You actually have a confidence measure for your friend advice. I’d trust a mechanic friend if he says I should have someone take a look at my car, or my librarian friend when he recommends a few books. Not everyone tell a lie and the truth in the same breath. And there’s the quantifier like “I think…”, “I believe…”, “Maybe…”

ddxv

True, I've started to develop my own model of that. I completely trust AI models around Javascript, generic code etc. The more mission critical something is, I'm more likely to only read what it says and avoid copy pasting.

SQL I've learned I need to 100% read/comprehend the logic, too easy to be 'right' that later turns out to be wrong.

Less common / newer libraries are the least trustable. I can barely get anything working with ClickHouse/Svelte 5 etc

null

[deleted]

kazinator

> Back then very few people knew what to do when faced with this screen

In the '80s, you could go into any computer store and see what prior visitors had been up to with the machines on display.

And what you would very often find is evidence that the user before you had been trying to type English into the computer, to see whether it would converse, and that the user soon gave up after seeing nothing but error messages.

It was incredibly common.
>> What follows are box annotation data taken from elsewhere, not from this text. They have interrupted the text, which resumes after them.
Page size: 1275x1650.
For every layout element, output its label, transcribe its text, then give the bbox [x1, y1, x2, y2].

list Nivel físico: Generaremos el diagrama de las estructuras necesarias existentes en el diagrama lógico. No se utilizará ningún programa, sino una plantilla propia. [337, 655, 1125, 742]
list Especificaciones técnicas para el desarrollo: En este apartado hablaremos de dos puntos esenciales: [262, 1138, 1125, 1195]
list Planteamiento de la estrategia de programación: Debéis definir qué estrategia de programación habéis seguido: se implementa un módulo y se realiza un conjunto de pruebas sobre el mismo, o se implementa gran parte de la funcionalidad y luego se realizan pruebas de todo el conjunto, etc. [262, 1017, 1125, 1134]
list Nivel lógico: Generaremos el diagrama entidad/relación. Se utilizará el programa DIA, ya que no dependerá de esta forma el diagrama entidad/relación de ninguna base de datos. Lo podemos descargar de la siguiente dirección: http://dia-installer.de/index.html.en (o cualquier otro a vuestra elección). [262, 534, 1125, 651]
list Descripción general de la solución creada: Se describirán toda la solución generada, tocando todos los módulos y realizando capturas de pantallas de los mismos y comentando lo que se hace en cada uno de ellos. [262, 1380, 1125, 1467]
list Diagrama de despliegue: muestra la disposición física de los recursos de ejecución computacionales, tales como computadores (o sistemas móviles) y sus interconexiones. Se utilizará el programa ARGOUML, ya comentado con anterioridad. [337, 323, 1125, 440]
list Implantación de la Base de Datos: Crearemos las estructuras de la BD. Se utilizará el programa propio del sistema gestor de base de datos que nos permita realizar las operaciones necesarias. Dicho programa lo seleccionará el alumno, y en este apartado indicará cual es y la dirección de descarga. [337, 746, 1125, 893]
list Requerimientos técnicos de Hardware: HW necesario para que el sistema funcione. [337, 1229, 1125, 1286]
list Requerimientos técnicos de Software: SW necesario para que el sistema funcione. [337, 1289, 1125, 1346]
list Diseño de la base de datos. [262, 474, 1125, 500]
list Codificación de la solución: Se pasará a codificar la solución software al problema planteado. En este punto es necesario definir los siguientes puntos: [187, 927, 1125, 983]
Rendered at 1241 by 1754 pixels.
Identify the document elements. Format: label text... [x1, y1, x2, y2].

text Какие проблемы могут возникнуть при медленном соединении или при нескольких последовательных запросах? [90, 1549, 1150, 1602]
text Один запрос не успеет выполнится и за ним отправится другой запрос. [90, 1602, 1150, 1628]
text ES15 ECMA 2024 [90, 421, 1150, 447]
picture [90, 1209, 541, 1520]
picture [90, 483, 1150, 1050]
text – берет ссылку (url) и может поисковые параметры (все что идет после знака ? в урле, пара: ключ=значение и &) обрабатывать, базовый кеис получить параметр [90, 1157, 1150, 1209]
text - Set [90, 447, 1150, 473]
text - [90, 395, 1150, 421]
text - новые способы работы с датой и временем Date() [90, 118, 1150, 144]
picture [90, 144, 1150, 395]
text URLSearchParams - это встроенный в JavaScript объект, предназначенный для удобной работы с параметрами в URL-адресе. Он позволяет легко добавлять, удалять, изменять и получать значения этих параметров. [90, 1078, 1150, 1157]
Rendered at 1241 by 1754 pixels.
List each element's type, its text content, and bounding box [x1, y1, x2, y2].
People who didn't know anything about computers harbored a misunderstanding that you could just chat with them, like Captain Kirk or Mr. Spock in Star Trek, and they tried exactly that at the keyboard.

Fast forward 40 years, and it finally works like they expect.

So anyway, chatting with a computer at the blinking cursor is entirely discoverable. And if there's a prompt there for the human saying something like "try asking me anything in plain English", then quadruply so.

flowerthoughts

Altavista replaced Yahoo. And then Google did it the same way. And this was without language interpretation. I agree with the sentiment, and I think it's easier for professionals to build muscle memory on a 2D layout rather than text fragments, but it all depends on the use-case. I think we'll move more into a scrolling history of small widgets that you fill out. I.e. the AI builds the user interface that's needed at this point in time.

Granted, Tomi Engdahl's electronics hub [1] was an amazing resource for discovering electronics.

[1] https://www.epanorama.net/

amelius

WhatsApp has the same blinking cursor, and everybody is happy with it.

layer8

An important feature of WhatsApp is that it lets you communicate with different people, who each have different pre-existing contexts and roles for you. Role selection is one of the possible solutions proposed in the article.

kleiba

The blinking cursor is a metaphor, it's about having to craft prompts and what that implies from a UX perspective.

wepple

I tend to know people on chat are human and therefore what they’re likely capable of and not capable of.

And I’m not expected to use them as a tool. By contrast I can probably pick up any Ryobi power tool that I’ve never seen before and work out how to make it do its thing, and probably what its purpose is

null

[deleted]

binarymax

I see some good points here but overall I disagree. Traditionally all UI have required people to adapt to how machines work. We need to memorize commands and navigate clunky interfaces that are painstakingly assembled (often unsuccessfully) by UX research and UI teams.

The chat reverses this. It is now machines adapting to how we communicate. I can see some UI sugar finding its way into this new way of interaction, but we should start over and force the change to keep it on our terms.

jltsiren

Chat UI can be intuitive if it sees the context. If you can make single-sentence queries and the AI understands enough of the context to guess what you actually meant and to extrapolate the details, it can be very powerful. But if you actually need precise and detailed queries for good outcomes, it's not very natural. Explaining things clearly is often harder than understanding them or doing them yourself.